Umgekehrt hat die Flucht in die eigenen vier Wände viele Schattenseiten. Besonders Jugendliche und junge Leute sind gefährdet, immer mehr Zeit vor dem Computer zu verbringen und in der eigenen „digitalen Blase“ stecken zu bleiben. Anstatt auf Plätzen und in Lokalen gleichaltrige Freunde zu treffen, findet das soziale Leben bei immer mehr jüngeren Personen fast nur mehr in den sozialen Netzwerken statt. Ihr Anteil stieg im ersten Halbjahr um 250 Prozent, sodass Experten annehmen, dass heute rund eine Million italienische Jugendliche und junge Leute von diesem Phänomen, das in Japan unter dem Begriff Hikikomori bekannt ist, betroffen sind.

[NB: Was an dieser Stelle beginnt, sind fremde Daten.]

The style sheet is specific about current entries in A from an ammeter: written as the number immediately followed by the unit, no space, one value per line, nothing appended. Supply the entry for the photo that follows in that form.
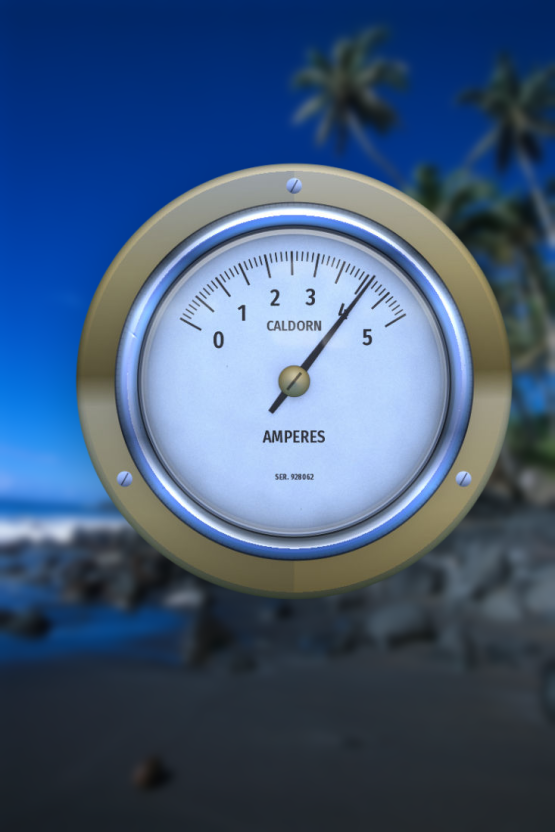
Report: 4.1A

Die „digitale Blase“ führt auch dazu, dass sich immer Italiener nur mehr mit Gleichgesinnten austauschen und in der eigenen „Wahrheit“, die oftmals nur aus Halbwahrheiten und Fake News besteht, stecken bleiben. Laut der Umfrage gaben 30 Prozent der Italiener an, mehr Zeit im Internet und 19 Prozent, mehr Zeit in den sozialen Netzwerken zu verbringen.
Zum Erscheinungsbild dieses „selbstauferlegten Lockdowns“ passt auch die Häufung häuslicher Gewalt. Zwischen März und Juni gingen bei der für Frauen, die Opfer von Gewalt werden, eingerichteten Notrufnummer 119 Prozent mehr Anrufe und Hilfegesuche ein. Auch 36 Prozent der Beamten der italienischen Ordnungskräfte rechnen für die nächsten drei bis fünf Jahre mit einem gewalttätigeren Gesellschaftsklima.
Viele Beobachter zeigen sich von Ergebnissen der „Coop-Umfrage 2020 Wirtschaft, Verbrauch und Lebensstile der Italiener von heute und morgen“ erschrocken.
Kurz zusammengefasst zeichnet die Umfrage ein Italien, das mit immer mehr finanziellen und wirtschaftlichen Problemen zu kämpfen hat, sich immer mehr in das eigene Familienleben zurückzieht und immer mehr Zeit im Netz verbringt. Angesichts dieses trüben Bildes meinen viele Experten, dass dies die Zersplitterung der Gesellschaft und die Entsolidarisierung zwischen den Italienern fördern werde.
Andere hingegen sind erfreut darüber, dass die Italiener wieder mehr vermehrt selbst kochen und lokale Produkte und Grundnahrungsmittel erwerben.